A medio camino de regreso, vio una tienda donde vendían pane-cillos recién he­chos.
Soube empezó a buscar en todos los bolsillos y afortunadamente encontró la úl­tima moneda. Se apresuró a comprar uno y se fue tan contento. Lo mordió y..., era más duro que una piedra.

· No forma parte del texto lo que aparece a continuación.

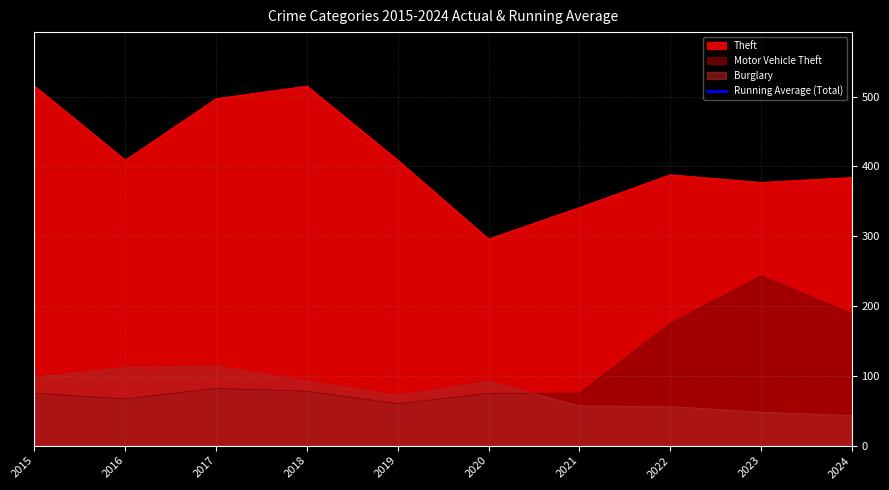

Is it true that Theft equals 341 at 2021?

True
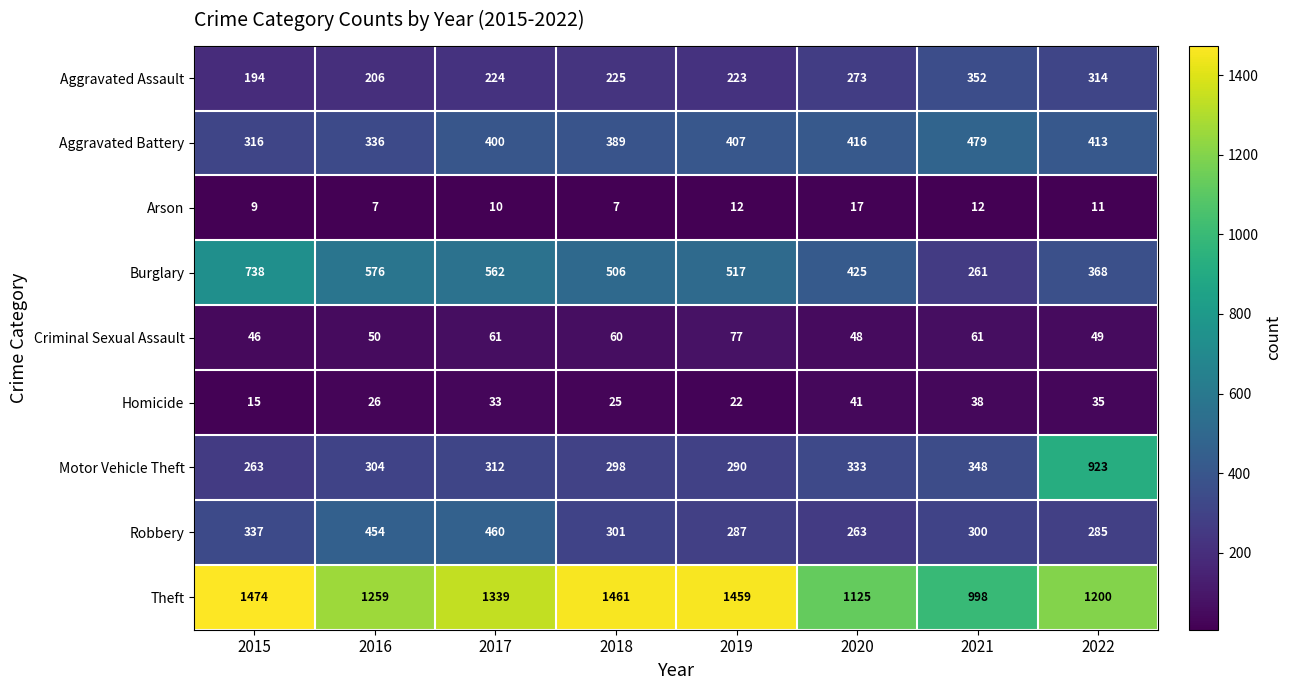

True or false: Aggravated Battery has a value of 527 at 2017.

False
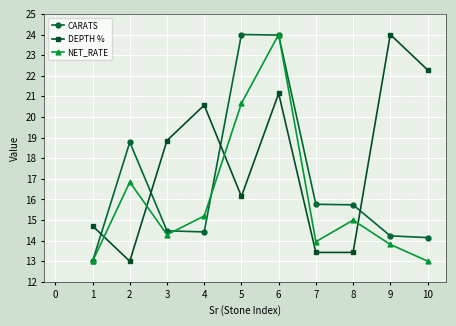

After their last crossing, which series has the higher values: CARATS or DEPTH %?

DEPTH %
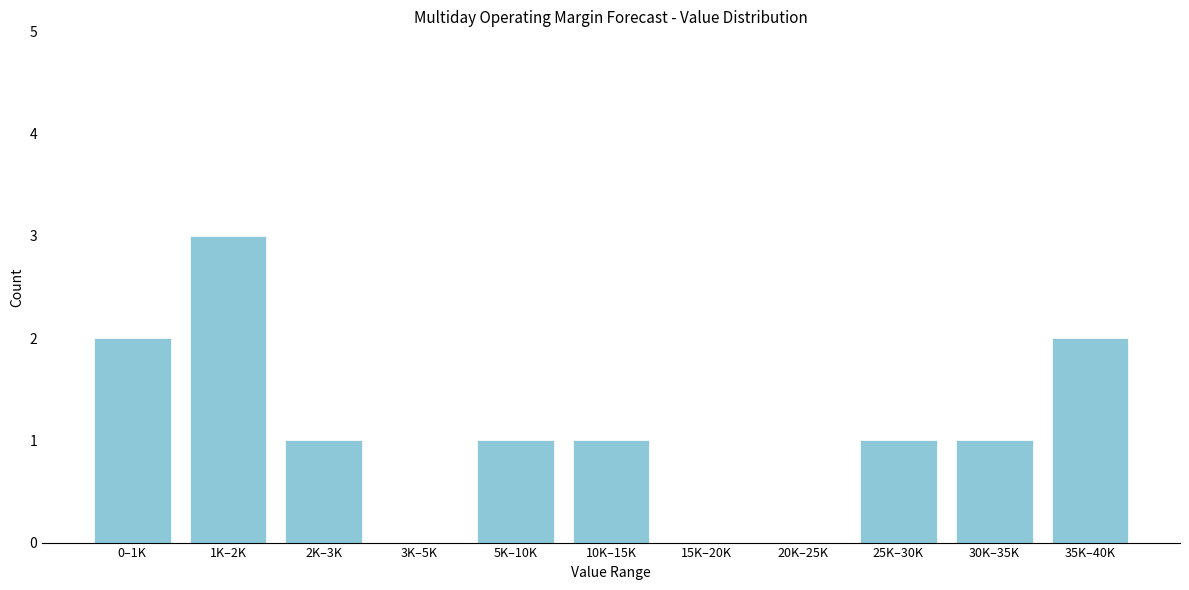

Reading left to right, list all the values displayed in this chart.

0–1K=2	1K–2K=3	2K–3K=1	3K–5K=0	5K–10K=1	10K–15K=1	15K–20K=0	20K–25K=0	25K–30K=1	30K–35K=1	35K–40K=2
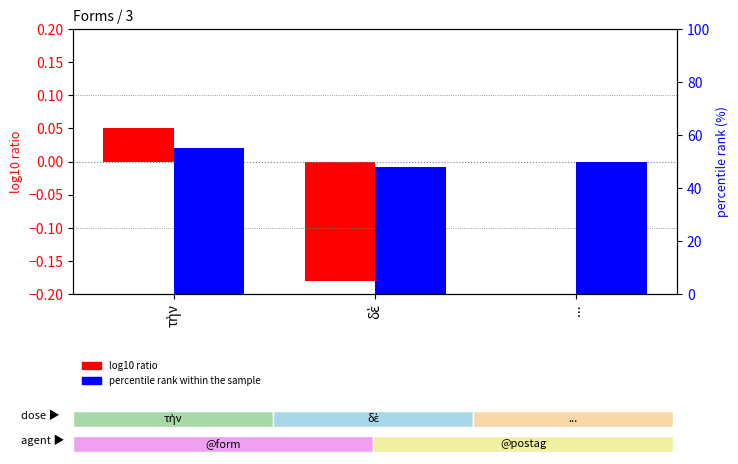

List the series in order of their peak value, lowest first.

log10 ratio, percentile rank within the sample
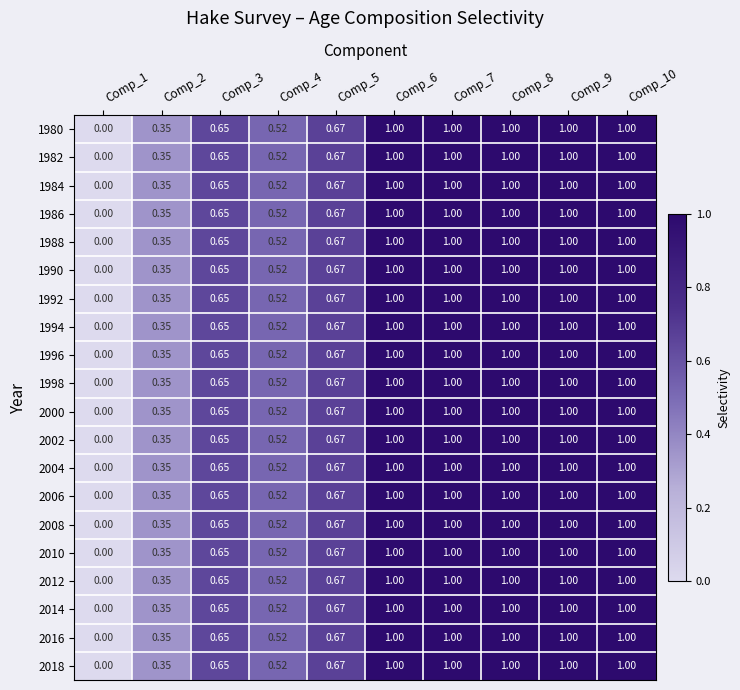

Is the value of 2006 at Comp_10 greater than the value of 1984 at Comp_5?

Yes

Lo que Soube había cogido era el panecillo de cerámica expuesto en el aparador de la tienda.
Muerto de fatiga y de hambre, llegó a casa. Al abrir la puerta encontró a su mu­jer de espaldas preparando la comida en la cocina. Tan enfadado estaba por la broma del bocadillo que cogiéndola por el kimono le dio un puntapié y le dijo:
-La próxima vez ten más cuidado cuan­do me prepares el desayuno.
Dicho esto, la mujer se levantó con un gran chichón en la frente. En aquel instan­te Soube palideció, también esta vez se había equivocado con la vecina. Avergon­zado, salió fuera para refrescar su cabeza y volvió a entrar para pedir perdón.
-¡Ay, cómo lo siento! Perdón, perdón. Debió ser a causa del cansancio... -iba diciendo sin atreverse a mirarle a la cara.
Soube, pensando que había entrado en la casa de la vecina, resulta que ahora estaba en la suya y su mujer quedó mara­villada al ver que se había producido el milagro tan deseado.